Bob Greene posted an interesting piece about the impact of instant replay upon our experience of life, using yesterday's Super Bowl to make a larger point about today's media saturated experience. While his historical trajectory from television sports to video-centered weddings is a bit threadbare, Greene nonetheless spins a good yarn.
His article reminds readers of an era before the constant presence of the instant replay, when if you missed the field goal, you missed it. Then in 1963, he says, a CBS sports director used fledgling video tape technology to repeat a touchdown during a televised Army-Navy game. Greene recalls the announcer shouting, "This is not live! Ladies and gentlemen, Army did not score again!"
The article makes a broader point that instant replay helped foster the kinds of technology that dislocate us from reality, transforming time into a mutable prop.
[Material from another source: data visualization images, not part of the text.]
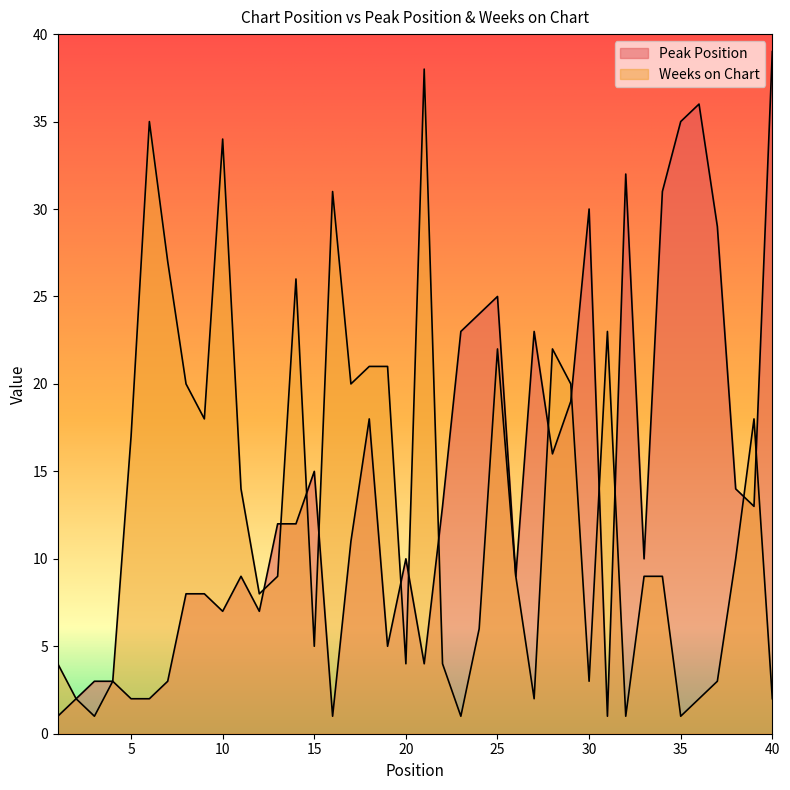

How many data points in Weeks on Chart are less than 9?

17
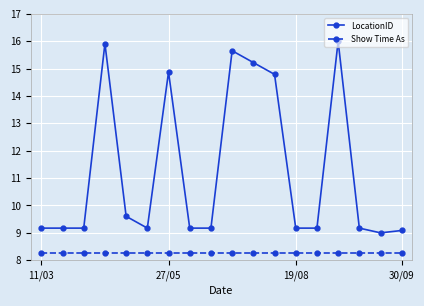

What is the sum of all Show Time As values?

148.5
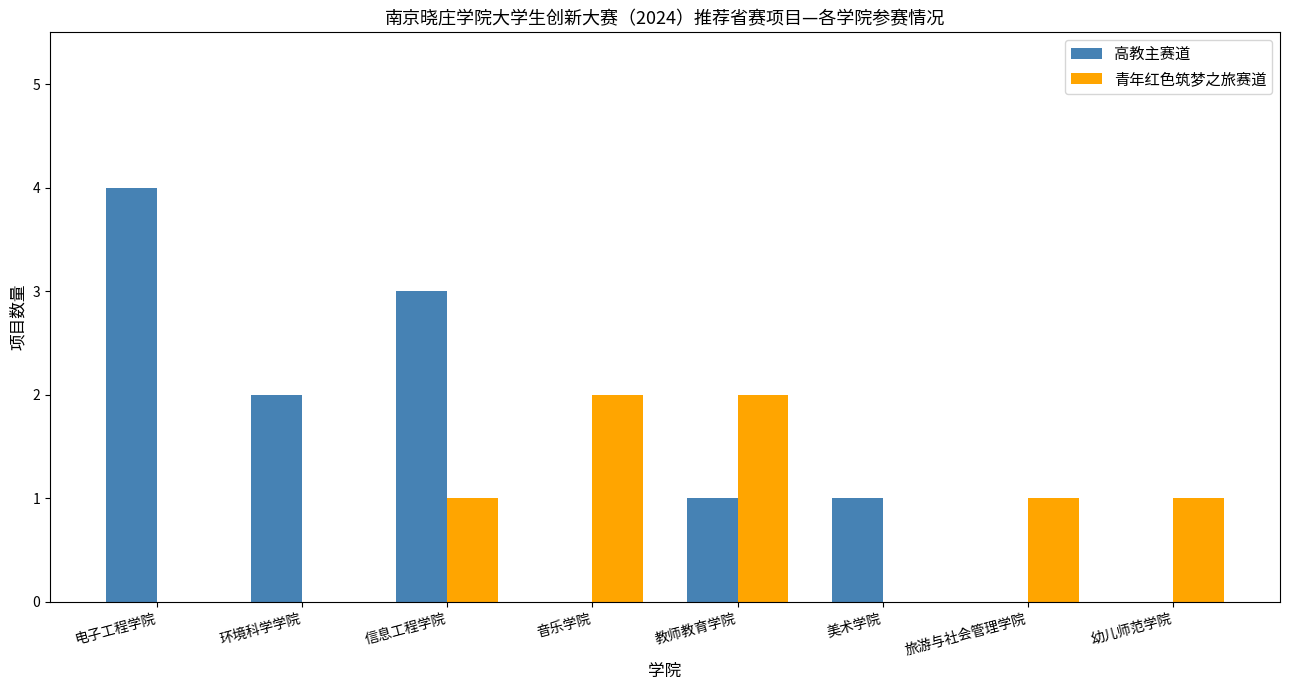

How many distinct data groups are displayed?

2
For Greene, "there is this nagging feeling that real life has been converted into a series of moments that are no longer expected to be here and gone, but instead are regarded as first run-throughs: performances that will be witnessed repeatedly, on demand." It's no surprise, I should add, that "On Demand" is the wave of our media future.
We live much of our lives as directors, aided especially by now-ubiquitous mobile phone technology. We establish shots, call action, crop excess, and loop meaning. Add the persistent scrutiny of security cameras and, as Greene notes, "you're on stage more constantly than Milton Berle or Lucille Ball ever were in the early days of television." [Of course, I'm even more amazed that readers under 20 may not even recognize those names.]
Watching yesterday's Super Bowl, amid the dawning awareness that the Saints would deploy gutsy plays to crush an opposing Colts team that had been widely favored to win, I observed much of Greene's argument in action. Lounging in my easy chair with an open laptop on my legs (my feet anchored by a heavy sleeping cat) I fiddled with Facebook, followed some trending news items, and read a few online articles I'd stored from the week. The Super Bowl was just another piece of stimulus.
The game was on - vivid on my flatscreen and pumping through the speakers - but I watched with little intensity. Heck, with the amount of times I used DVR to rewatch an interesting commercial, I often sought the reassurance of my clicker's "Live" button to confirm my in-sync status with the world. And even then, the experience was remote.
Bob Greene is right. The control we get from these devices, the on-demand reality they convey, is fleeting at best.